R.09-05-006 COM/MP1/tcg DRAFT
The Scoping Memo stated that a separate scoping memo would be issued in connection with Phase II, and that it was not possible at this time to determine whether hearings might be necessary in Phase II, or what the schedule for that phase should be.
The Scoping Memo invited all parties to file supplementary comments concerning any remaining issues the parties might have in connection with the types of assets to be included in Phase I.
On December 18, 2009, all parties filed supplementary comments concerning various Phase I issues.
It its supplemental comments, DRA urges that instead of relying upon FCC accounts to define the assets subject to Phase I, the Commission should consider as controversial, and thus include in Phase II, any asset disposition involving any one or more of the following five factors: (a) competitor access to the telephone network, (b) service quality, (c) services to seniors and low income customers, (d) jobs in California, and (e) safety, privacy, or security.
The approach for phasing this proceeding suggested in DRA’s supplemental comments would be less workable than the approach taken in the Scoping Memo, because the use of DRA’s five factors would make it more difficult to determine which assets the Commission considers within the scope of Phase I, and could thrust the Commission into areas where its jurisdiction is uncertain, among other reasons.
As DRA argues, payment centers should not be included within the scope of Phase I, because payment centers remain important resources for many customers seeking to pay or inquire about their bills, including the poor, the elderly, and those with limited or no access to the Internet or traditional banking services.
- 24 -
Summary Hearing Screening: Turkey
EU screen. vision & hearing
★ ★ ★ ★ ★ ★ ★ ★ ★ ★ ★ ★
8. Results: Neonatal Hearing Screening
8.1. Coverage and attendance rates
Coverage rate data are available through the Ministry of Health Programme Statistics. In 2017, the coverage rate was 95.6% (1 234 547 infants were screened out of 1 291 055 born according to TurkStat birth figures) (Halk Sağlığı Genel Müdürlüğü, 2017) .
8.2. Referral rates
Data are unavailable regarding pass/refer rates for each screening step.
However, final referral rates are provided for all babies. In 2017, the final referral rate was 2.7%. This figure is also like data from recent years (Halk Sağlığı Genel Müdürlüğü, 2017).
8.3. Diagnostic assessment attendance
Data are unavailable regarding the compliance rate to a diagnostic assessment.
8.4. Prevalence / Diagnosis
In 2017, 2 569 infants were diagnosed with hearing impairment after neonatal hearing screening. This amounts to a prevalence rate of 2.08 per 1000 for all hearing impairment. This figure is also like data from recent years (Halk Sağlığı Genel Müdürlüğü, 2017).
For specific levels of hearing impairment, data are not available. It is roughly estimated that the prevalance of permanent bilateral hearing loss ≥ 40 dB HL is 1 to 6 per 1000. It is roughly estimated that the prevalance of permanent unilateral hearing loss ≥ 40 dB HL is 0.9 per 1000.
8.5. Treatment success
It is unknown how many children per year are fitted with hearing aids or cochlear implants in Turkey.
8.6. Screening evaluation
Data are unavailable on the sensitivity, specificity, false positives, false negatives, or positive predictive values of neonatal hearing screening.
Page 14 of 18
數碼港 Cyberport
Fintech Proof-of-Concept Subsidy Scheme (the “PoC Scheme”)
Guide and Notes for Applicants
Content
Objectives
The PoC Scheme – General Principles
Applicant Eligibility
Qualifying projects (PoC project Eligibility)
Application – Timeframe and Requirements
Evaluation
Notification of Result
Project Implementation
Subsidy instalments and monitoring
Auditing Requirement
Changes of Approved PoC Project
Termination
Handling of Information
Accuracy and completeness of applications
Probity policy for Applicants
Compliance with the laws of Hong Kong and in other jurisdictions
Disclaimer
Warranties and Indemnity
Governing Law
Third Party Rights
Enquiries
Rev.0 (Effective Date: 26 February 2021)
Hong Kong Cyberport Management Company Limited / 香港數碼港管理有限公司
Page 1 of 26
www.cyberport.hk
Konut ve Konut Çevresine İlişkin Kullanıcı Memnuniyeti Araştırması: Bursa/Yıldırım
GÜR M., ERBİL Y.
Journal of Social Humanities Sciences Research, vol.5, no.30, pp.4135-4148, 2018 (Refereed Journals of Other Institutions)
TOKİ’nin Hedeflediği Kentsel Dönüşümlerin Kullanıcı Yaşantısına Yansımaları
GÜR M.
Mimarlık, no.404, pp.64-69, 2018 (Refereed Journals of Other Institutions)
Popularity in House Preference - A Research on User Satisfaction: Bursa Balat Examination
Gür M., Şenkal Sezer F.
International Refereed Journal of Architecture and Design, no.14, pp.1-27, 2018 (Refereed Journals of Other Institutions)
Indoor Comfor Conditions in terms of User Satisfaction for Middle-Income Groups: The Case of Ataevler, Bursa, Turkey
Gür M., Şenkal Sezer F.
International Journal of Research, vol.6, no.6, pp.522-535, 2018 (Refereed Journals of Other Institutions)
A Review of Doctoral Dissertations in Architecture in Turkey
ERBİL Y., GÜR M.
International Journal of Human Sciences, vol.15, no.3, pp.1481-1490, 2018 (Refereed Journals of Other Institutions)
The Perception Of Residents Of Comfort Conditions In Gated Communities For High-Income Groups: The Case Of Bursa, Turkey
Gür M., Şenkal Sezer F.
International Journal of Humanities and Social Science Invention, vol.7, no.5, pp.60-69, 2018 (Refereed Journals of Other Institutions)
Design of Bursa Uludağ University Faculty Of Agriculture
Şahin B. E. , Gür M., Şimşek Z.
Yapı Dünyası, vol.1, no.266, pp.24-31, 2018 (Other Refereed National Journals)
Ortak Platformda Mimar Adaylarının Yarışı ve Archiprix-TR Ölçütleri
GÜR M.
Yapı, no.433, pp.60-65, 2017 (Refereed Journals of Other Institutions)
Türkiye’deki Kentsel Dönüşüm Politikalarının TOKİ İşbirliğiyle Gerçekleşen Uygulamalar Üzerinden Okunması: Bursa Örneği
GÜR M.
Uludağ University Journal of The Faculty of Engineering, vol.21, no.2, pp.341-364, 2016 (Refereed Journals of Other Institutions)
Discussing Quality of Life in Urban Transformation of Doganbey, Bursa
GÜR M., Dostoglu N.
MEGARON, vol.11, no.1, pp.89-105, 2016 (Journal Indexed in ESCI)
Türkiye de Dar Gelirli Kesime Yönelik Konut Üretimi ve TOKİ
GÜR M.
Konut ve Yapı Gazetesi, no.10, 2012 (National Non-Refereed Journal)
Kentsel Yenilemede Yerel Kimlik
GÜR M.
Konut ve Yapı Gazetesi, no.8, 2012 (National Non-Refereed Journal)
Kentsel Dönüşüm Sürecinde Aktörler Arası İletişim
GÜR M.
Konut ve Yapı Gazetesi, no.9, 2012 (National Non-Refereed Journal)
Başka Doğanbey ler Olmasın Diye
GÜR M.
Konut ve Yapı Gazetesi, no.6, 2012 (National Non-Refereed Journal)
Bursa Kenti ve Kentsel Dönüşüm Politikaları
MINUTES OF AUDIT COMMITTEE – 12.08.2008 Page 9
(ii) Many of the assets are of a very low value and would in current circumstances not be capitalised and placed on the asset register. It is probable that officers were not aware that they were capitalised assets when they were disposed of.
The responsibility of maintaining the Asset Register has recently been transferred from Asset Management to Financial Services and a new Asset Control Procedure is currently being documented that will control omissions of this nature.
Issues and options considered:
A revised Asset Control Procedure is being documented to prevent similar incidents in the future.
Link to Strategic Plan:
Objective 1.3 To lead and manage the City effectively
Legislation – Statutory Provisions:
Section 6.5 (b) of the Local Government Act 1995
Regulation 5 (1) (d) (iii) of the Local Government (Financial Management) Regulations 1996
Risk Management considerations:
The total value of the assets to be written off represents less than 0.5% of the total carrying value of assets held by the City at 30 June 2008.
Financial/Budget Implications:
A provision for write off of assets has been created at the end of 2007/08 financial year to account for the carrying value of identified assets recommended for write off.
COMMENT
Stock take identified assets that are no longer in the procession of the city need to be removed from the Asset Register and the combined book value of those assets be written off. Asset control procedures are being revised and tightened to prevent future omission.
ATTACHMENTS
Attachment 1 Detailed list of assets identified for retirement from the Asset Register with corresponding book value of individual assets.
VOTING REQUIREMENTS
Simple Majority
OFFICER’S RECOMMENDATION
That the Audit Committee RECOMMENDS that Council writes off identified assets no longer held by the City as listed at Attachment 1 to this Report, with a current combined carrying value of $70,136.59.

* * * *

EXERCISE DIRECTIONS: Of the entries above, transcribe exactly those lines that fall between the line containing "Fintech Proof-of-Concept Subsidy" and the line containing "Handling of Information", together with those two lines.

RESPONSE TO THE TASK:
Fintech Proof-of-Concept Subsidy Scheme (the “PoC Scheme”)
Guide and Notes for Applicants
Content
Objectives
The PoC Scheme – General Principles
Applicant Eligibility
Qualifying projects (PoC project Eligibility)
Application – Timeframe and Requirements
Evaluation
Notification of Result
Project Implementation
Subsidy instalments and monitoring
Auditing Requirement
Changes of Approved PoC Project
Termination
Handling of Information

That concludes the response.